> _What you need to do_: For the records that follow, say how many lines have the word "default" in them. Write the number and nothing more.

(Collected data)

════════════════════

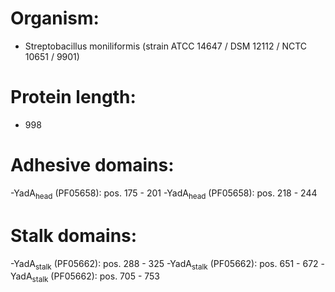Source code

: * Organism:
- Streptobacillus moniliformis (strain ATCC 14647 / DSM 12112 / NCTC 10651 / 9901)
* Protein length:
- 998
* Adhesive domains:
-YadA_head (PF05658): pos. 175 - 201
-YadA_head (PF05658): pos. 218 - 244
* Stalk domains:
-YadA_stalk (PF05662): pos. 288 - 325
-YadA_stalk (PF05662): pos. 651 - 672
-YadA_stalk (PF05662): pos. 705 - 753

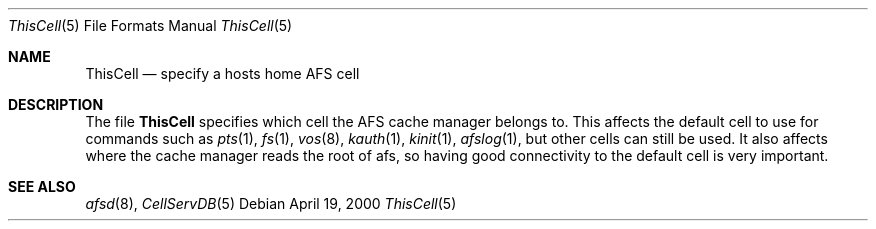 .\"	$OpenBSD: ThisCell.5,v 1.1 2000/04/27 22:49:05 hin Exp $
.Dd April 19, 2000
.Dt ThisCell 5
.Os
.Sh NAME
.Nm ThisCell
.Nd specify a hosts home AFS cell
.Sh DESCRIPTION
The file
.Nm
specifies which cell the AFS cache manager belongs to. This affects the
default cell to use for commands such as
.Xr pts 1 ,
.Xr fs 1 ,
.Xr vos 8 ,
.Xr kauth 1 ,
.Xr kinit 1 ,
.Xr afslog 1 ,
but other cells can still be used.
It also affects where the cache manager reads the root of afs, so having
good connectivity to the default cell is very important.
.Sh SEE ALSO
.Xr afsd 8 ,
.Xr CellServDB 5

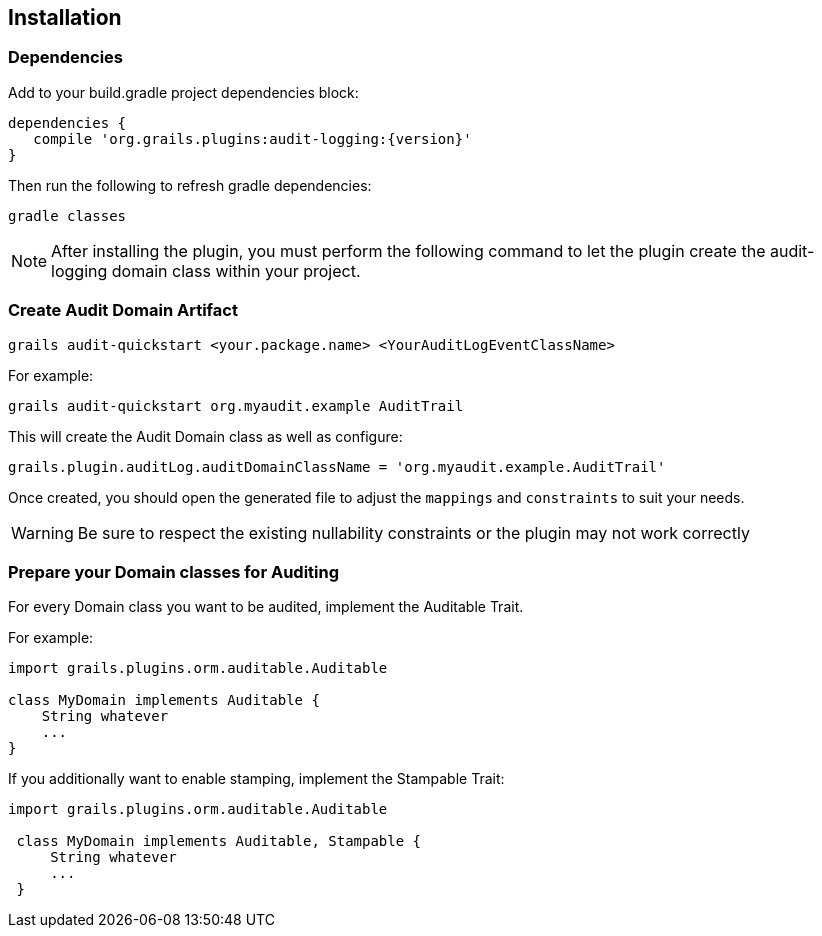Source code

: == Installation
=== Dependencies
Add to your build.gradle project dependencies block:

[source,groovy]
----
dependencies {
   compile 'org.grails.plugins:audit-logging:{version}'
}
----
Then run the following to refresh gradle dependencies: 

[source,gradle]
----
gradle classes
----

NOTE: After installing the plugin, you must perform the following command to let the plugin create the audit-logging domain class within your project.

=== Create Audit Domain Artifact

    grails audit-quickstart <your.package.name> <YourAuditLogEventClassName>

For example:

    grails audit-quickstart org.myaudit.example AuditTrail

This will create the Audit Domain class as well as configure:

    grails.plugin.auditLog.auditDomainClassName = 'org.myaudit.example.AuditTrail'
    
Once created, you should open the generated file to adjust the `mappings` and `constraints` to suit your needs.

WARNING: Be sure to respect the existing nullability constraints or the plugin may not work correctly

=== Prepare your Domain classes for Auditing

For every Domain class you want to be audited, implement the Auditable Trait.

For example:

```groovy
import grails.plugins.orm.auditable.Auditable

class MyDomain implements Auditable {
    String whatever
    ...
}
```


If you additionally want to enable stamping, implement the Stampable Trait:

```groovy
import grails.plugins.orm.auditable.Auditable

 class MyDomain implements Auditable, Stampable {
     String whatever
     ...
 }
```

════════════════════

> _Solution_: 2